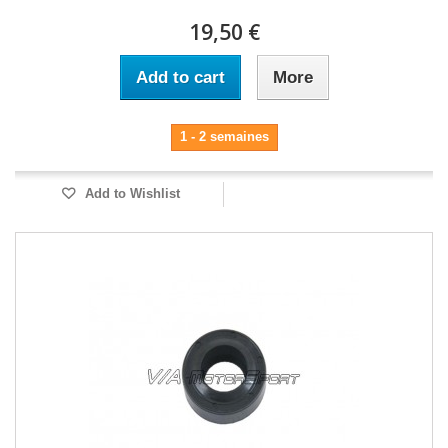
19,50 €
Add to cart
More
1 - 2 semaines
Add to Wishlist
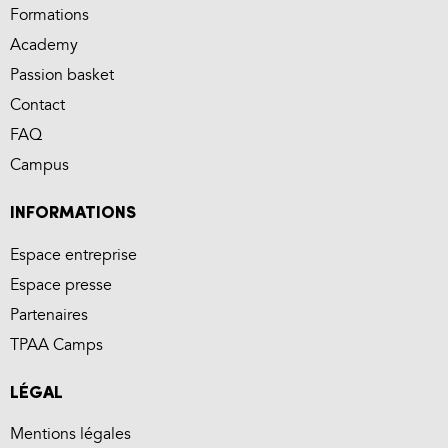
Formations
Academy
Passion basket
Contact
FAQ
Campus
INFORMATIONS
Espace entreprise
Espace presse
Partenaires
TPAA Camps
LÉGAL
Mentions légales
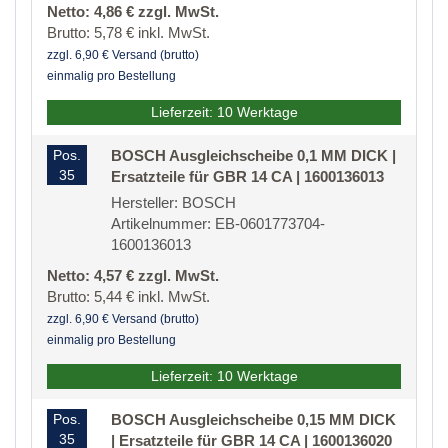
Netto: 4,86 € zzgl. MwSt.
Brutto: 5,78 € inkl. MwSt.
zzgl. 6,90 € Versand (brutto)
einmalig pro Bestellung
Lieferzeit: 10 Werktage
Pos.
BOSCH Ausgleichscheibe 0,1 MM DICK |
35
Ersatzteile für GBR 14 CA | 1600136013
Hersteller: BOSCH
Artikelnummer: EB-0601773704-
1600136013
Netto: 4,57 € zzgl. MwSt.
Brutto: 5,44 € inkl. MwSt.
zzgl. 6,90 € Versand (brutto)
einmalig pro Bestellung
Lieferzeit: 10 Werktage
Pos.
BOSCH Ausgleichscheibe 0,15 MM DICK
35
| Ersatzteile für GBR 14 CA | 1600136020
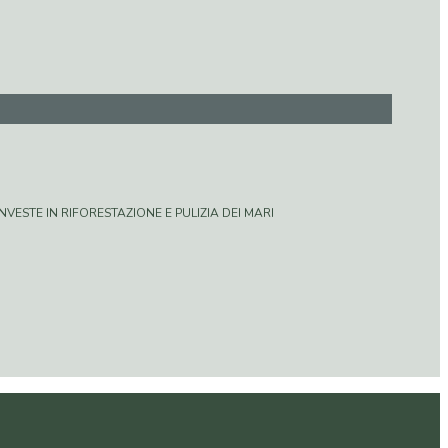
VESTE IN RIFORESTAZIONE E PULIZIA DEI MARI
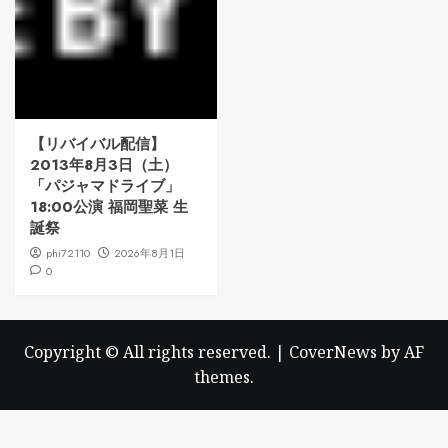
【リバイバル配信】
2013年8月3日（土）
「パジャマドライブ」
18:00公演 福岡聖菜 生
誕祭
phi72110
2026年8月1日
0
Copyright © All rights reserved.
|
CoverNews
by AF
themes.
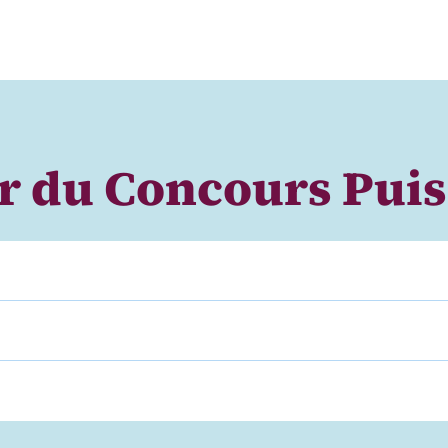
ir du
Concours Puis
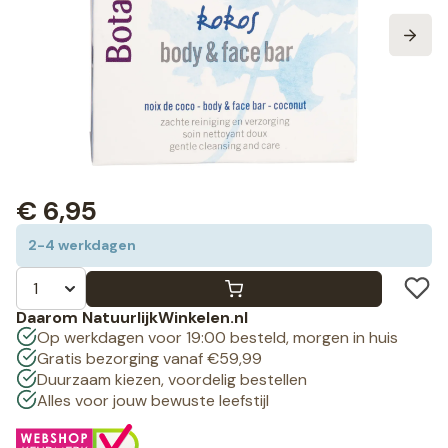
€
6,95
2-4 werkdagen
Daarom NatuurlijkWinkelen.nl
Op werkdagen voor 19:00 besteld, morgen in huis
Gratis bezorging vanaf €59,99
Duurzaam kiezen, voordelig bestellen
Alles voor jouw bewuste leefstijl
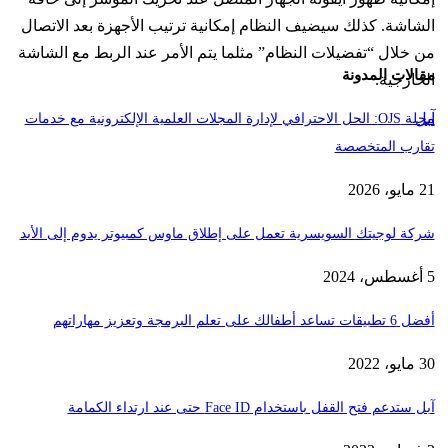
الشاشة. كذلك سيضيف النظام إمكانية ترتيب الأجهزة بعد الاتصال
من خلال “تفضيلات النظام” مثلما يتم الأمر عند الربط مع الشاشة
مقالات المدونة
الخارجية.
آبل
مجلة OJS: الحل الاحترافي لإدارة المجلات العلمية الإلكترونية مع خدمات
تقارب المتخصصة
21 مايو، 2026
شركة لوجيتك السويسرية تعمل على إطلاق ماوس كمبيوتر يدوم إلى الأبد
5 أغسطس، 2024
أفضل 6 تطبيقات تساعد أطفالك على تعلم البرمجة وتعزيز مهاراتهم
30 مايو، 2022
آبل ستدعم فتح القفل باستخدام Face ID حتى عند ارتداء الكمامة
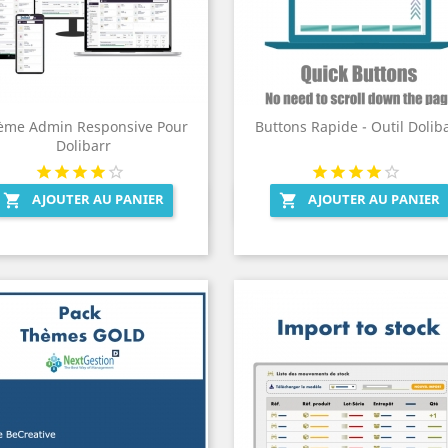
ème Admin Responsive Pour
Buttons Rapide - Outil Dolib
Dolibarr
AJOUTER AU PANIER
AJOUTER AU PANIER


Aperçu rapide
Aperçu rapide


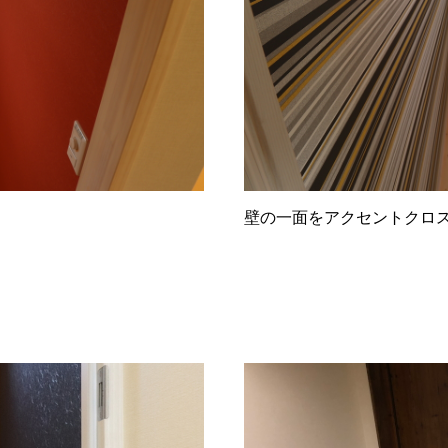
壁の一面をアクセントクロ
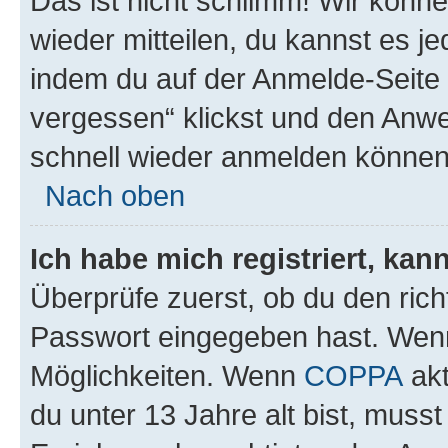
Das ist nicht schlimm! Wir könne
wieder mitteilen, du kannst es 
indem du auf der Anmelde-Seite
vergessen“ klickst und den Anwei
schnell wieder anmelden können
Nach oben
Ich habe mich registriert, ka
Überprüfe zuerst, ob du den ric
Passwort eingegeben hast. Wenn
Möglichkeiten. Wenn
COPPA
akt
du unter 13 Jahre alt bist, musst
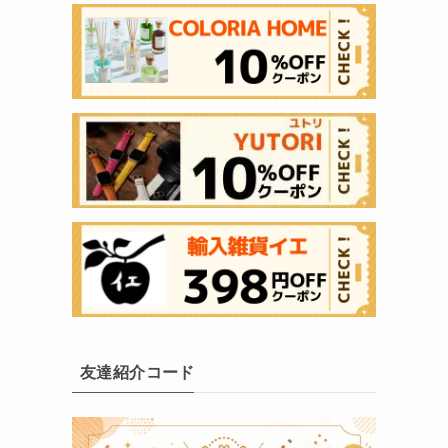
友達紹介コード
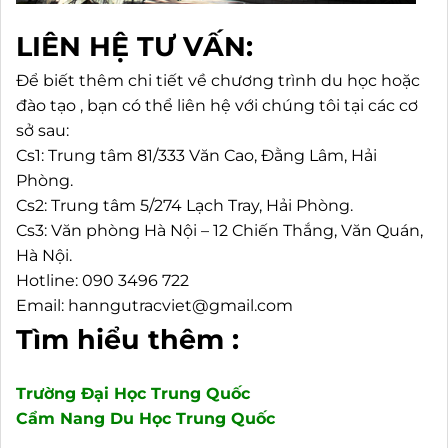
LIÊN HỆ TƯ VẤN:
Để biết thêm chi tiết về chương trình du học hoặc
đào tạo , bạn có thể liên hệ với chúng tôi tại các cơ
sở sau:
Cs1: Trung tâm 81/333 Văn Cao, Đằng Lâm, Hải
Phòng.
Cs2: Trung tâm 5/274 Lạch Tray, Hải Phòng.
Cs3: Văn phòng Hà Nội – 12 Chiến Thắng, Văn Quán,
Hà Nội.
Hotline: 090 3496 722
Email: hanngutracviet@gmail.com
Tìm hiểu thêm :
Trường Đại Học Trung Quốc
Cẩm Nang Du Học Trung Quốc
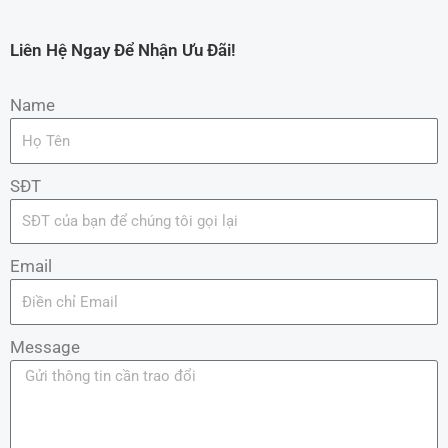
Liên Hệ Ngay Để Nhận Ưu Đãi!
Name
SĐT
Email
Message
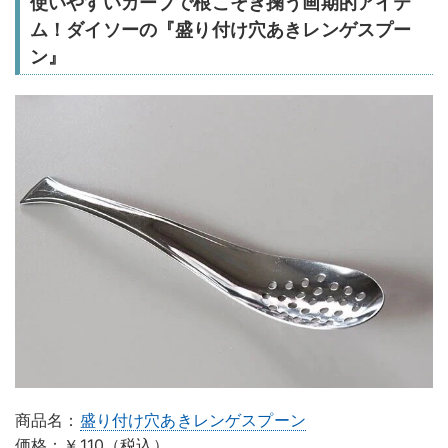
使いやすいカーブで根こそぎ掬う画期的アイテ
ム！ダイソーの『盛り付け穴あきレンゲスプー
ン』
商品名：
盛り付け穴あきレンゲスプーン
価格：￥110（税込）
::::::
Apart from the pictures, every line above must be printed exactly.

▶ _TASK RESPONSE_
19,50 €
Add to cart
More
1 - 2 semaines
Add to Wishlist
Formations
Academy
Passion basket
Contact
FAQ
Campus
INFORMATIONS
Espace entreprise
Espace presse
Partenaires
TPAA Camps
LÉGAL
Mentions légales
Netto: 4,86 € zzgl. MwSt.
Brutto: 5,78 € inkl. MwSt.
zzgl. 6,90 € Versand (brutto)
einmalig pro Bestellung
Lieferzeit: 10 Werktage
Pos.
BOSCH Ausgleichscheibe 0,1 MM DICK |
35
Ersatzteile für GBR 14 CA | 1600136013
Hersteller: BOSCH
Artikelnummer: EB-0601773704-
1600136013
Netto: 4,57 € zzgl. MwSt.
Brutto: 5,44 € inkl. MwSt.
zzgl. 6,90 € Versand (brutto)
einmalig pro Bestellung
Lieferzeit: 10 Werktage
Pos.
BOSCH Ausgleichscheibe 0,15 MM DICK
35
| Ersatzteile für GBR 14 CA | 1600136020
VESTE IN RIFORESTAZIONE E PULIZIA DEI MARI
【リバイバル配信】
2013年8月3日（土）
「パジャマドライブ」
18:00公演 福岡聖菜 生
誕祭
phi72110
2026年8月1日
0
Copyright © All rights reserved.
|
CoverNews
by AF
themes.
ir du
Concours Puis
€
6,95
2-4 werkdagen
Daarom NatuurlijkWinkelen.nl
Op werkdagen voor 19:00 besteld, morgen in huis
Gratis bezorging vanaf €59,99
Duurzaam kiezen, voordelig bestellen
Alles voor jouw bewuste leefstijl
الشاشة. كذلك سيضيف النظام إمكانية ترتيب الأجهزة بعد الاتصال
من خلال “تفضيلات النظام” مثلما يتم الأمر عند الربط مع الشاشة
مقالات المدونة
الخارجية.
آبل
مجلة OJS: الحل الاحترافي لإدارة المجلات العلمية الإلكترونية مع خدمات
تقارب المتخصصة
21 مايو، 2026
شركة لوجيتك السويسرية تعمل على إطلاق ماوس كمبيوتر يدوم إلى الأبد
5 أغسطس، 2024
أفضل 6 تطبيقات تساعد أطفالك على تعلم البرمجة وتعزيز مهاراتهم
30 مايو، 2022
آبل ستدعم فتح القفل باستخدام Face ID حتى عند ارتداء الكمامة
ème Admin Responsive Pour
Buttons Rapide - Outil Dolib
Dolibarr
AJOUTER AU PANIER
AJOUTER AU PANIER


Aperçu rapide
Aperçu rapide


壁の一面をアクセントクロ
Das ist nicht schlimm! Wir könne
wieder mitteilen, du kannst es 
indem du auf der Anmelde-Seite
vergessen“ klickst und den Anwei
schnell wieder anmelden können
Nach oben
Ich habe mich registriert, ka
Überprüfe zuerst, ob du den ric
Passwort eingegeben hast. Wenn
Möglichkeiten. Wenn
COPPA
akt
du unter 13 Jahre alt bist, musst
友達紹介コード
LIÊN HỆ TƯ VẤN:
Để biết thêm chi tiết về chương trình du học hoặc
đào tạo , bạn có thể liên hệ với chúng tôi tại các cơ
sở sau:
Cs1: Trung tâm 81/333 Văn Cao, Đằng Lâm, Hải
Phòng.
Cs2: Trung tâm 5/274 Lạch Tray, Hải Phòng.
Cs3: Văn phòng Hà Nội – 12 Chiến Thắng, Văn Quán,
Hà Nội.
Hotline: 090 3496 722
Email: hanngutracviet@gmail.com
Tìm hiểu thêm :
Trường Đại Học Trung Quốc
Cẩm Nang Du Học Trung Quốc
Liên Hệ Ngay Để Nhận Ưu Đãi!
Name
SĐT
Email
Message
使いやすいカーブで根こそぎ掬う画期的アイテ
ム！ダイソーの『盛り付け穴あきレンゲスプー
ン』
商品名：
盛り付け穴あきレンゲスプーン
価格：￥110（税込）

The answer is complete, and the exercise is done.